Work instructions
1 - Answer these from the multiple myeloma passage, one line each:
(a) RANKL is a critical mediator of what process?
(b) What do activated osteoclasts enhance in MM cells?
(c) What does the passage say should be targeted to improve treatment efficacy?
2 - For each statement, decide whether the multiple myeloma passage supports it. Answer yes or no, and quote the deciding words.
(a) RANKL is downregulated in MM.
(b) The skewed BM microenvironment confers drug resistance.
(c) Activated osteoclasts reduce MM cell proliferation.
3 - Write the next part of the multiple myeloma passage, starting after its last sentence.

Along with the progression of bone disease, the bone marrow (BM) microenvironment is skewed in multiple myeloma (MM). This underlies the unique pathophysiology of MM, and confers aggressiveness and drug resistance. Receptor activator of NF-κB ligand (RANKL), a critical mediator of osteoclastogenesis, is upregulated to extensively enhance osteoclastogenesis and bone resorption in MM. Importantly, activated osteoclasts (OC) in turn enhance glycolysis in MM cells and thereby MM cell proliferation, leading to the formation of a vicious cycle between MM tumor expansion and osteoclastic bone destruction.1-3 OC should therefore be targeted to improve treatment efficacy, especially in MM cells expanding in the BM with enhanced osteoclastogenesis.

Given records
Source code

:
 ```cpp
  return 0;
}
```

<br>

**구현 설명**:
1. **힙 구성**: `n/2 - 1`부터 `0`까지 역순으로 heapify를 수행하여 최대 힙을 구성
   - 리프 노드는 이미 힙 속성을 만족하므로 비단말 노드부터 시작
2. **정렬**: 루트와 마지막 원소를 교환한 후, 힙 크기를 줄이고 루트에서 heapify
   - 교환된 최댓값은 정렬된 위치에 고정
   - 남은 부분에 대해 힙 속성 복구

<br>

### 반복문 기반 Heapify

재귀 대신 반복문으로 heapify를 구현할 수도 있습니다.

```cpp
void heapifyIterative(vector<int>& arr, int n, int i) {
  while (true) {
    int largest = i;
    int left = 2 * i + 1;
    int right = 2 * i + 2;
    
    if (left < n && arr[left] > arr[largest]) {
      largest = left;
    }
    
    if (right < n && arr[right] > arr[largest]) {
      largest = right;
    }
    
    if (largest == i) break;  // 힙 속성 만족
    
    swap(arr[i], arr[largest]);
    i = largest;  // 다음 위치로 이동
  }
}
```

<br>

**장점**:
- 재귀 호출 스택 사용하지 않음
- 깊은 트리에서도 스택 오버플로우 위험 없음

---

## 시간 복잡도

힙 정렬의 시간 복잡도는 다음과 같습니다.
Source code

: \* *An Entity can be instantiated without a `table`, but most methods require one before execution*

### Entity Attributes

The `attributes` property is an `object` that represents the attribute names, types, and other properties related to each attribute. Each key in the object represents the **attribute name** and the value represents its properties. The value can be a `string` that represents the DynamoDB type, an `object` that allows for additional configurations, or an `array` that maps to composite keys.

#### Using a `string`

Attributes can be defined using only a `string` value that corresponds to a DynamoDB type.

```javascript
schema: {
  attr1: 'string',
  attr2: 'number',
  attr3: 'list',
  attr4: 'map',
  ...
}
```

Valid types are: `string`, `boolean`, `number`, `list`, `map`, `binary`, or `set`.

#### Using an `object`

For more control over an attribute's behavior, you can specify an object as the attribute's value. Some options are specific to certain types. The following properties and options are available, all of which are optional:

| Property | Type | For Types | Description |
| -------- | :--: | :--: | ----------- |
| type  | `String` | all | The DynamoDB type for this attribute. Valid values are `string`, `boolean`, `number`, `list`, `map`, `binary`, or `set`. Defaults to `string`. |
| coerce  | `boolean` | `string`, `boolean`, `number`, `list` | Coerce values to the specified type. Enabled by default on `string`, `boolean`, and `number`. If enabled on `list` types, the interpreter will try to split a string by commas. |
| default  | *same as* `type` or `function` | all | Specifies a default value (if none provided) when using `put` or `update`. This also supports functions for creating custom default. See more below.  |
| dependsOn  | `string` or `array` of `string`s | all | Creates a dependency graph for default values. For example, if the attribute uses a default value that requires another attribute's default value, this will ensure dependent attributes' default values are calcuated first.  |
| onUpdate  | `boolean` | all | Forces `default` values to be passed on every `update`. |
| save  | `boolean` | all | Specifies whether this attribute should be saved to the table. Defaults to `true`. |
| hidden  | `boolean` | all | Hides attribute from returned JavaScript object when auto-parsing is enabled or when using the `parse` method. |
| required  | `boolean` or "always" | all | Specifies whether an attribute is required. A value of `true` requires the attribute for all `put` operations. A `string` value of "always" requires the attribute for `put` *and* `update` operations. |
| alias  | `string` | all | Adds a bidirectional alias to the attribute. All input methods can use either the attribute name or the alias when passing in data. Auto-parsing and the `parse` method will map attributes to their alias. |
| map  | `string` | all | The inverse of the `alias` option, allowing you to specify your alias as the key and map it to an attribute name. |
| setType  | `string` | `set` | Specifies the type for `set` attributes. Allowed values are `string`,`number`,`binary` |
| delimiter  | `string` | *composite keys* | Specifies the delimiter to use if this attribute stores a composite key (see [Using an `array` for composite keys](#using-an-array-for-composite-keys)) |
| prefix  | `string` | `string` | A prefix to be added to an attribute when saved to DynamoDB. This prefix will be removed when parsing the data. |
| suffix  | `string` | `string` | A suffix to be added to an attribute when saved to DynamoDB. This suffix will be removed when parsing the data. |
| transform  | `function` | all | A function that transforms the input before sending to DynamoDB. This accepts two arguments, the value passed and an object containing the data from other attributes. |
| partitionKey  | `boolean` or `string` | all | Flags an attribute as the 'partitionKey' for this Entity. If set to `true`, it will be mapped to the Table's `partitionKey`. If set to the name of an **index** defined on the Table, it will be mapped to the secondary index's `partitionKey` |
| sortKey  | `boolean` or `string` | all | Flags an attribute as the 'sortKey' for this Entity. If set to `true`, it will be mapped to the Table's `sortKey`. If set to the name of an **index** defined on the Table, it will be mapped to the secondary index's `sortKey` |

Answer set
1 -
(a) Osteoclastogenesis.
(b) Glycolysis, and thereby MM cell proliferation.
(c) Osteoclasts (OC).

2 -
(a) No: "is upregulated to extensively enhance osteoclastogenesis and bone resorption in MM"
(b) Yes: "confers aggressiveness and drug resistance"
(c) No: "activated osteoclasts (OC) in turn enhance glycolysis in MM cells and thereby MM cell proliferation"

3 -
Under low O2 conditions, and as a consequence of glycolysis (the Warburg effect), cancer cells highly produce protons and lactate, leading to an extracellular acidification to pH 6.4-7.0, while pH values are 7.2-7.4 in normal tissues.4 Activated OC on the bone surface abundantly secrete protons into excavated pits (~pH 4-5) to resorb bone while acidifying their close vicinity.5 In osteolytic bone lesions in MM, therefore, the MM cell-OC interaction appears to create a highly acidic milieu by protons produced by OC and lactate by proliferating glycolytic MM cells. We reported that acid activates the PI3K-Akt signaling to upregulate the acid sensor TRPV1 in MM cells, thereby forming a positive feedback loop between acid sensing and the PI3K-Akt survival signaling.6 In addition, tumor acidity has been demonstrated to blunt cytotoxic effects of various chemotherapeutic agents as well as the activity of immune effecter cells.7,8 Therefore, acidic conditions should be targeted to improve the therapeutic efficacy against MM.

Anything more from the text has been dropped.